** Excerpt to read **
⁂

A walker who can’t build a consistent route can’t build a reputation. They can’t learn a neighborhood or their neighbors, can’t develop relationships with the animals they care for, or become the person a client actually trusts. They stay interchangeable by design. That’s good for the platform’s flexibility and bad for everyone else involved — the walker who never gets to be more than a contractor, the dog who meets a new person every week, and honestly the client who’s paying for a service that could be so much better.

There’s another cost the platform model doesn’t talk about. When walkers are dispatched algorithmically across a city, they’re driving. Burning gas to get from one stranger’s dog to another’s, covering ground inefficiently because the app optimized for availability, not geography. A walker who lives and works in one neighborhood doesn’t drive to get there. They walk, or they bike. Their carbon footprint for the job is close to zero. They know which blocks flood, which neighbors have dogs that set yours off, which park entrance is closed for maintenance. Hyperlocal isn’t just an aesthetic choice. It’s better for the environment, better for the neighborhood, and better for the dog who gets a walker who actually knows where they are.

That’s the part we wanted to change. We built something different because we needed something different.

Deez Muttz is a worker-owned cooperative. That means the people walking your dog aren’t gig workers clocking in on an app. They’re co-owners. They have a stake in the business, a say in how it runs, and something to build toward — not just a shift to get through. And they care about your pets for more than just 70¢ on the dollar minus the cost of the gas they spend to get to your house.

Who this is actually for

Tyler’s family business burned down. He needed work that was stable, physical, and his. Something he could own a piece of while rebuilding.

Mel spent years as a vet tech doing work that mattered but took a toll. She wanted to stay connected to animals without carrying the weight of the hardest parts of that work every day.

Me, I needed something that worked around a body that had been through a lot, and a schedule that left room for photography, writing, and everything else I take on as a project.

The co-op model works for all of us because it’s flexible by design. It works for touring musicians who need to pick up routes between rehearsals and recording and road time. It works for students who need income that fits around a class schedule. It works for artists, photographers, freelancers — people whose primary work doesn’t pay on a schedule that landlords respect. It works for anyone who’s ever needed an income source that doesn’t require you to sacrifice everything else you are to maintain it.

You set your routes. You build your client relationships. You own your schedule. The business infrastructure exists to support you, not extract from you.

What this means for the neighborhood

A co-op stays put. The money doesn’t flow up to a platform headquartered somewhere else and the labor doesn’t fund vacations for an ownership that isn’t doing the work — it stays with the people doing the walks, in the neighborhood where the work happens.

We’re not trying to scale to every zip code in America. We’re trying to do this right, here, in Baltimore. And we’re trying to build something that other people — people who need what we needed — can actually be part of.

That’s the whole idea. A dog walking business that’s also, genuinely, something more than that.

If you need work that supports you where you are, consider becoming a Deez Muttz comrade and joining us.

If you want to support an independent worker in your neighborhood with more than scraps from an app model or an extractive small business percentage, use Deez Muttz for your pet care needs.

Or let your current walker know about us and how we can help them make more money for themselves and less for the bosses on all our collective backs.

Loyalty to the individual is great, but it’s better if your walker isn’t being squeezed on every walk they do; better still when the work is rewarding and still leaves time for creativity, community, and the self-respect we earn by doing a job well for people and pets who matter.

⁂

Records drawn from a data source
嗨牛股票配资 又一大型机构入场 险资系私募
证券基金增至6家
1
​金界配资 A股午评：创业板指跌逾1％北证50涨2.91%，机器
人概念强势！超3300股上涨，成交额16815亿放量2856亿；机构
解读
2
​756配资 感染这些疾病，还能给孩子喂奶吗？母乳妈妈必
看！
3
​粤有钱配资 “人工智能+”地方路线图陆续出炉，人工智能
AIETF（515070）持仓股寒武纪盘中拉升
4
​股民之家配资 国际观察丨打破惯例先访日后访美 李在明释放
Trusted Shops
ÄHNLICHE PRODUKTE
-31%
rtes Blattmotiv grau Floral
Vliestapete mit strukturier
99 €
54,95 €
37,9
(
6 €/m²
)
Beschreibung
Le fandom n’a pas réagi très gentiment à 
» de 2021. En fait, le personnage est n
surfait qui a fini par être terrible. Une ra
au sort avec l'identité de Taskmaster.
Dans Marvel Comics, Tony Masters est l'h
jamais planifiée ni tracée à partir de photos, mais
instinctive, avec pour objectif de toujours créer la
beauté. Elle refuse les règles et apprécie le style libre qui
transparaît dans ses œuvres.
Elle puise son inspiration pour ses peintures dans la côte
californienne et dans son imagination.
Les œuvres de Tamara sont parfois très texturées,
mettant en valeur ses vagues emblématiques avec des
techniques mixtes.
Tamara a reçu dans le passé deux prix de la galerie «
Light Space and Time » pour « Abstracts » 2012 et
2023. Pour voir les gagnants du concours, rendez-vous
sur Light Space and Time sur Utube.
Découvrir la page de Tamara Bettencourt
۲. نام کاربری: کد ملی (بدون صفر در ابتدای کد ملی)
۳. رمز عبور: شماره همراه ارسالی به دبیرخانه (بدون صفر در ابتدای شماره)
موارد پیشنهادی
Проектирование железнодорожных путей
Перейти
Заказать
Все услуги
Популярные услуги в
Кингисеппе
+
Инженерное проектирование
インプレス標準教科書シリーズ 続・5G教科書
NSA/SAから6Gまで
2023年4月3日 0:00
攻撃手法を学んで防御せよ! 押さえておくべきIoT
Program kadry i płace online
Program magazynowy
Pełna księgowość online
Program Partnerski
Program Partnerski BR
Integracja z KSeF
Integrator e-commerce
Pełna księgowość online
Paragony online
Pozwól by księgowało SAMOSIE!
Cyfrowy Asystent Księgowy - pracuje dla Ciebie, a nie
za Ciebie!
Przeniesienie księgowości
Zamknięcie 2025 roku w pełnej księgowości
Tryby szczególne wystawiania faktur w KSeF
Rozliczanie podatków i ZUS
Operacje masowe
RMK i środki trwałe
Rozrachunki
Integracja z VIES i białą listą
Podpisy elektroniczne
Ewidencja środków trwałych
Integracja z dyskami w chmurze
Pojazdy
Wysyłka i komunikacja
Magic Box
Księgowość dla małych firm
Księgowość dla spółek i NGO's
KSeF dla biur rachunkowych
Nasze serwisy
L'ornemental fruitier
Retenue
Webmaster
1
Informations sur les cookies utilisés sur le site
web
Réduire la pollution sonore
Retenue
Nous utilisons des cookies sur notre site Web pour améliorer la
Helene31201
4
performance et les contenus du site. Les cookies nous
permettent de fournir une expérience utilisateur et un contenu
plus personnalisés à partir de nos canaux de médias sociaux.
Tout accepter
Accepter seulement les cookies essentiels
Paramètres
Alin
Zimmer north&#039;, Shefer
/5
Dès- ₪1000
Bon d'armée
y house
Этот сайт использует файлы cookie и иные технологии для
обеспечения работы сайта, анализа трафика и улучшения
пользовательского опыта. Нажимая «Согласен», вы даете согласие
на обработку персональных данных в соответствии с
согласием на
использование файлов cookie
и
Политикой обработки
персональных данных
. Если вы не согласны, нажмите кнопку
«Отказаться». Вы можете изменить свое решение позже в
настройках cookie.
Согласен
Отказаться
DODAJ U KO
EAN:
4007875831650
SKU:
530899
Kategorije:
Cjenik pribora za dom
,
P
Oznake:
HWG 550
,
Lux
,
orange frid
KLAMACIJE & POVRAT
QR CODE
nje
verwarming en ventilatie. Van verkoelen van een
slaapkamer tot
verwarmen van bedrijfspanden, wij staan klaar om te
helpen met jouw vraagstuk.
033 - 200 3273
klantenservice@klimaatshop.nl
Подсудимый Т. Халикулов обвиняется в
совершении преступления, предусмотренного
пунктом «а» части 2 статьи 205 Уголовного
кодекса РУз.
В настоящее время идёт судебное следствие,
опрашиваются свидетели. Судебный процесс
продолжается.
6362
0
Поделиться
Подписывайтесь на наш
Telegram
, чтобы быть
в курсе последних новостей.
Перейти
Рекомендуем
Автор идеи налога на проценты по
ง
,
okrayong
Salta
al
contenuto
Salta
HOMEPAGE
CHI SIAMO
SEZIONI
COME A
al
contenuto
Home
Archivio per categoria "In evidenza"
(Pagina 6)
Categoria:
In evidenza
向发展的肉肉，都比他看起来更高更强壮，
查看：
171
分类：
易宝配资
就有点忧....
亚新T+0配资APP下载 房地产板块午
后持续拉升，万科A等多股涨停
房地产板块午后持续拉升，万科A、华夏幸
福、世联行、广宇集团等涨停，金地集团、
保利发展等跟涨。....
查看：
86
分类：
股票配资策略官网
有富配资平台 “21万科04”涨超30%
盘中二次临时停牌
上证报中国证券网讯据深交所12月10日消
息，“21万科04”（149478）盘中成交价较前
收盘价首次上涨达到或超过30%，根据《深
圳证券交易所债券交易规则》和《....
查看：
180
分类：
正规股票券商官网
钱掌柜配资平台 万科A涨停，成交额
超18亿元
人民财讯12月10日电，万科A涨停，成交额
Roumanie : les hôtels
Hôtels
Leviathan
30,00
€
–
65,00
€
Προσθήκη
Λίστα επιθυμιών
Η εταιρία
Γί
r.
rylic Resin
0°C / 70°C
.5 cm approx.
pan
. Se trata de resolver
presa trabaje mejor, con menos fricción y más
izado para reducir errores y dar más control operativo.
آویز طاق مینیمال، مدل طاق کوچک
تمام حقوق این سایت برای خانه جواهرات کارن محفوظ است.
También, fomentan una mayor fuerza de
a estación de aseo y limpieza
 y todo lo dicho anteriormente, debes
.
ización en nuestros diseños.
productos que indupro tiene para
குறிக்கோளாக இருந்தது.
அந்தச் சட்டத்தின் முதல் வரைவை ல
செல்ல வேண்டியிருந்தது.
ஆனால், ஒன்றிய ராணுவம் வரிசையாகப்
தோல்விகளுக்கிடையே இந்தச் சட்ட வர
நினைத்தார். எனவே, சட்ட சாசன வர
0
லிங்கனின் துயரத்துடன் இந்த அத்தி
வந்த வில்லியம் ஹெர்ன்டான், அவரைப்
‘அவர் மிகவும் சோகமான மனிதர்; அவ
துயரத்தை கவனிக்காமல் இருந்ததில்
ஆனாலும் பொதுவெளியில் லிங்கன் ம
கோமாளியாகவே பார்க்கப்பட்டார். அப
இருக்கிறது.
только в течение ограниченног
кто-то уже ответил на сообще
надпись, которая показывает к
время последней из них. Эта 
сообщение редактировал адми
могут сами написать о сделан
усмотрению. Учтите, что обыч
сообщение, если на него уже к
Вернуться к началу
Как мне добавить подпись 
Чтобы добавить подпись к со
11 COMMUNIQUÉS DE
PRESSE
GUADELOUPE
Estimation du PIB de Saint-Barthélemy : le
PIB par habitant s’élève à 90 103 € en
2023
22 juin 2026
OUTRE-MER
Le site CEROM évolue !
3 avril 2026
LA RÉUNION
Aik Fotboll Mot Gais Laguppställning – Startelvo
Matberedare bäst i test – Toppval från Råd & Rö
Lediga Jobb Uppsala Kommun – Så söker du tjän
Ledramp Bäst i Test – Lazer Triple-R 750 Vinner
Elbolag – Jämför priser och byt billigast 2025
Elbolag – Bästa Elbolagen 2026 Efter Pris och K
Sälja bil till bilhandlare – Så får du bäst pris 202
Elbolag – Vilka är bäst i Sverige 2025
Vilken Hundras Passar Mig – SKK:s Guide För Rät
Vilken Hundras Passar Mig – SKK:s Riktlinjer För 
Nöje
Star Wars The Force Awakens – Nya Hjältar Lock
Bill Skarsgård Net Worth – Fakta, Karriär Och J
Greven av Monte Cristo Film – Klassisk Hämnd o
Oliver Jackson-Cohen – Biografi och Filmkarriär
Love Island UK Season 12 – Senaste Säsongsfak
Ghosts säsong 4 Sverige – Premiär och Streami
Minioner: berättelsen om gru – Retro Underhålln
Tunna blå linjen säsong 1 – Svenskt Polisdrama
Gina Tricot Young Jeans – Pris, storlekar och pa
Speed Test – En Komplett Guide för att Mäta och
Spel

⁂

** Exercise instructions **
1. Return the passage of the Deez Muttz piece from "That’s the whole" up to and including "pet care needs.".
2. Condense the paragraph of the Deez Muttz piece that begins "There’s another cost the platform model doesn’t talk about" into a bulleted list that keeps its main facts.
Rely only on the Deez Muttz piece, not the listing.

** Your responses **
1.
That’s the whole idea. A dog walking business that’s also, genuinely, something more than that.

If you need work that supports you where you are, consider becoming a Deez Muttz comrade and joining us.

If you want to support an independent worker in your neighborhood with more than scraps from an app model or an extractive small business percentage, use Deez Muttz for your pet care needs.

2.
- Platform walkers are dispatched algorithmically across a city, so they drive and burn gas between clients.
- The app optimizes for availability, not geography, so they cover ground inefficiently.
- A walker who lives and works in one neighborhood walks or bikes there, with a carbon footprint close to zero.
- That walker knows which blocks flood, which neighbors have dogs that set yours off, and which park entrance is closed for maintenance.
- Hyperlocal work is better for the environment, the neighborhood, and the dog.